* **RECORDED INFORMATION**:
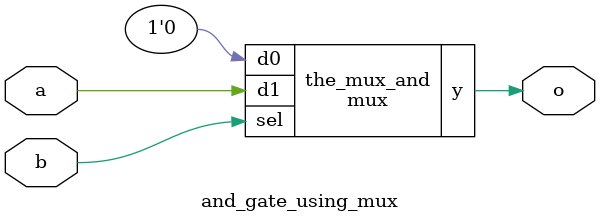
<source format=sv>

module mux
(
  input  d0, d1,
  input  sel,
  output y
);

  assign y = sel ? d1 : d0;

endmodule

//----------------------------------------------------------------------------
// Task
//----------------------------------------------------------------------------

module and_gate_using_mux
(
  input  a,
  input  b,
  output o
);

  mux the_mux_and (
    .d0(0),
    .d1(a),
    .sel(b),
    .y(o)
  );

  // Task:
  // Implement and gate using instance(s) of mux,
  // constants 0 and 1, and wire connections

endmodule

</source>
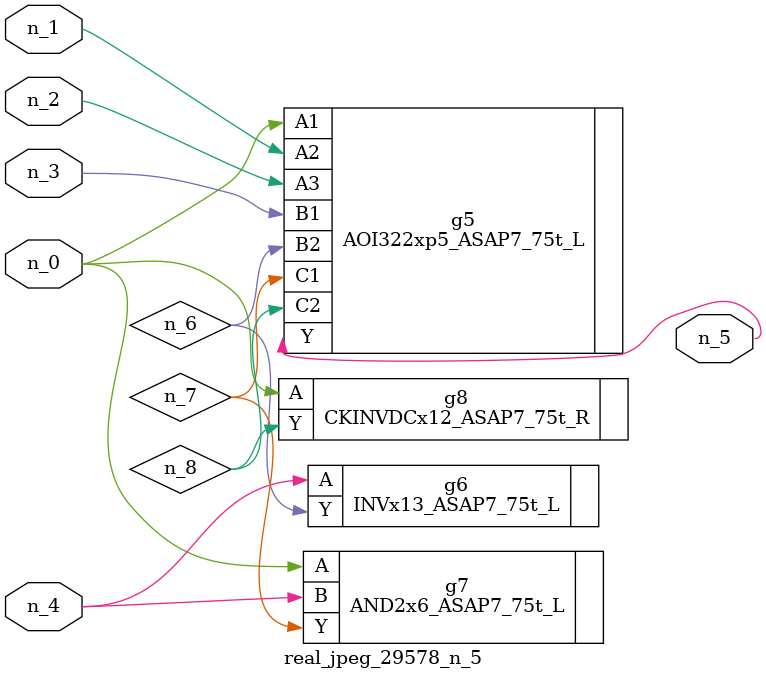
<source format=v>
module real_jpeg_29578_n_5 (n_4, n_0, n_1, n_2, n_3, n_5);

input n_4;
input n_0;
input n_1;
input n_2;
input n_3;

output n_5;

wire n_8;
wire n_6;
wire n_7;

AOI322xp5_ASAP7_75t_L g5 ( 
.A1(n_0),
.A2(n_1),
.A3(n_2),
.B1(n_3),
.B2(n_6),
.C1(n_7),
.C2(n_8),
.Y(n_5)
);

AND2x6_ASAP7_75t_L g7 ( 
.A(n_0),
.B(n_4),
.Y(n_7)
);

CKINVDCx12_ASAP7_75t_R g8 ( 
.A(n_0),
.Y(n_8)
);

INVx13_ASAP7_75t_L g6 ( 
.A(n_4),
.Y(n_6)
);


endmodule
</source>
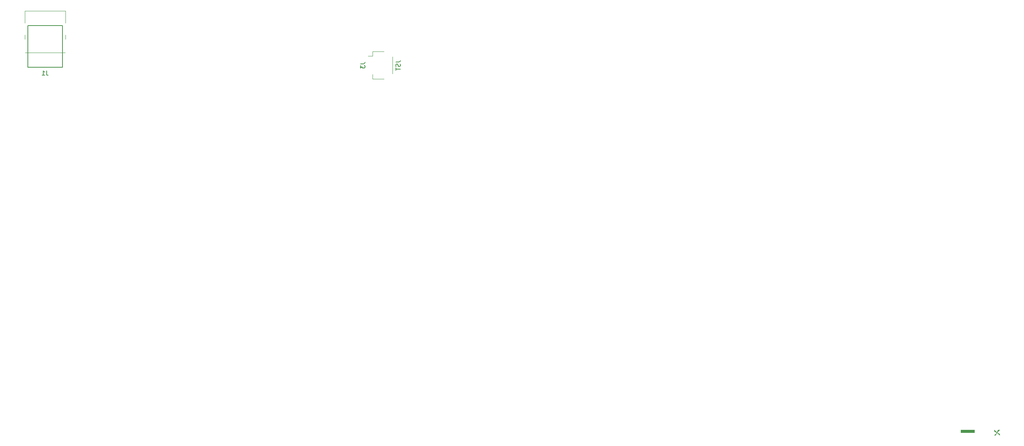
<source format=gbr>
G04 #@! TF.GenerationSoftware,KiCad,Pcbnew,(5.1.10-1-10_14)*
G04 #@! TF.CreationDate,2021-09-01T20:14:40+02:00*
G04 #@! TF.ProjectId,rosaline-ortho,726f7361-6c69-46e6-952d-6f7274686f2e,1.1*
G04 #@! TF.SameCoordinates,Original*
G04 #@! TF.FileFunction,Legend,Bot*
G04 #@! TF.FilePolarity,Positive*
%FSLAX46Y46*%
G04 Gerber Fmt 4.6, Leading zero omitted, Abs format (unit mm)*
G04 Created by KiCad (PCBNEW (5.1.10-1-10_14)) date 2021-09-01 20:14:40*
%MOMM*%
%LPD*%
G01*
G04 APERTURE LIST*
%ADD10C,0.100000*%
%ADD11C,0.120000*%
%ADD12C,0.150000*%
G04 APERTURE END LIST*
D10*
G36*
X242243750Y-146585000D02*
G01*
X241643750Y-145985000D01*
X241643750Y-146285000D01*
X242243750Y-146585000D01*
G37*
X242243750Y-146585000D02*
X241643750Y-145985000D01*
X241643750Y-146285000D01*
X242243750Y-146585000D01*
G36*
X242243750Y-146585000D02*
G01*
X241643750Y-147185000D01*
X241943750Y-147185000D01*
X242243750Y-146585000D01*
G37*
X242243750Y-146585000D02*
X241643750Y-147185000D01*
X241943750Y-147185000D01*
X242243750Y-146585000D01*
G36*
X242243750Y-146585000D02*
G01*
X242843750Y-147185000D01*
X242843750Y-146885000D01*
X242243750Y-146585000D01*
G37*
X242243750Y-146585000D02*
X242843750Y-147185000D01*
X242843750Y-146885000D01*
X242243750Y-146585000D01*
G36*
X242243750Y-146585000D02*
G01*
X242843750Y-145985000D01*
X242543750Y-145985000D01*
X242243750Y-146585000D01*
G37*
X242243750Y-146585000D02*
X242843750Y-145985000D01*
X242543750Y-145985000D01*
X242243750Y-146585000D01*
D11*
G36*
X234143750Y-146585000D02*
G01*
X237143750Y-146585000D01*
X237143750Y-145985000D01*
X234143750Y-145985000D01*
X234143750Y-146585000D01*
G37*
X234143750Y-146585000D02*
X237143750Y-146585000D01*
X237143750Y-145985000D01*
X234143750Y-145985000D01*
X234143750Y-146585000D01*
X23516968Y-57895127D02*
X23516968Y-56995127D01*
X32706968Y-57895127D02*
X32706968Y-56995127D01*
X23516968Y-54295127D02*
X23516968Y-51565127D01*
X32706968Y-54295127D02*
X32706968Y-51565127D01*
X23636968Y-60975127D02*
X32586968Y-60975127D01*
X23516968Y-51565127D02*
X32706968Y-51565127D01*
D12*
X24208968Y-64289127D02*
X24208968Y-54889127D01*
X32008968Y-64289127D02*
X24208968Y-64289127D01*
X32008968Y-54889127D02*
X32008968Y-64289127D01*
X32008968Y-54889127D02*
X24208968Y-54889127D01*
D11*
X106269375Y-61877500D02*
X106269375Y-65757500D01*
X101799375Y-66927500D02*
X101799375Y-65877500D01*
X104299375Y-66927500D02*
X101799375Y-66927500D01*
X101799375Y-61757500D02*
X100809375Y-61757500D01*
X101799375Y-60707500D02*
X101799375Y-61757500D01*
X104299375Y-60707500D02*
X101799375Y-60707500D01*
D12*
X28445301Y-65081507D02*
X28445301Y-65795793D01*
X28492920Y-65938650D01*
X28588158Y-66033888D01*
X28731015Y-66081507D01*
X28826253Y-66081507D01*
X27445301Y-66081507D02*
X28016729Y-66081507D01*
X27731015Y-66081507D02*
X27731015Y-65081507D01*
X27826253Y-65224365D01*
X27921491Y-65319603D01*
X28016729Y-65367222D01*
X99056755Y-63484166D02*
X99771041Y-63484166D01*
X99913898Y-63436547D01*
X100009136Y-63341309D01*
X100056755Y-63198452D01*
X100056755Y-63103214D01*
X99056755Y-63865119D02*
X99056755Y-64484166D01*
X99437708Y-64150833D01*
X99437708Y-64293690D01*
X99485327Y-64388928D01*
X99532946Y-64436547D01*
X99628184Y-64484166D01*
X99866279Y-64484166D01*
X99961517Y-64436547D01*
X100009136Y-64388928D01*
X100056755Y-64293690D01*
X100056755Y-64007976D01*
X100009136Y-63912738D01*
X99961517Y-63865119D01*
X107016755Y-63103214D02*
X107731041Y-63103214D01*
X107873898Y-63055595D01*
X107969136Y-62960357D01*
X108016755Y-62817500D01*
X108016755Y-62722261D01*
X107969136Y-63531785D02*
X108016755Y-63674642D01*
X108016755Y-63912738D01*
X107969136Y-64007976D01*
X107921517Y-64055595D01*
X107826279Y-64103214D01*
X107731041Y-64103214D01*
X107635803Y-64055595D01*
X107588184Y-64007976D01*
X107540565Y-63912738D01*
X107492946Y-63722261D01*
X107445327Y-63627023D01*
X107397708Y-63579404D01*
X107302470Y-63531785D01*
X107207232Y-63531785D01*
X107111994Y-63579404D01*
X107064375Y-63627023D01*
X107016755Y-63722261D01*
X107016755Y-63960357D01*
X107064375Y-64103214D01*
X107016755Y-64388928D02*
X107016755Y-64960357D01*
X108016755Y-64674642D02*
X107016755Y-64674642D01*
M02*

</source>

* **BRIEF**:
State the number of lines in the data that contain the word "wire", offering no other text.

* **RESPONSE BELOW**:
4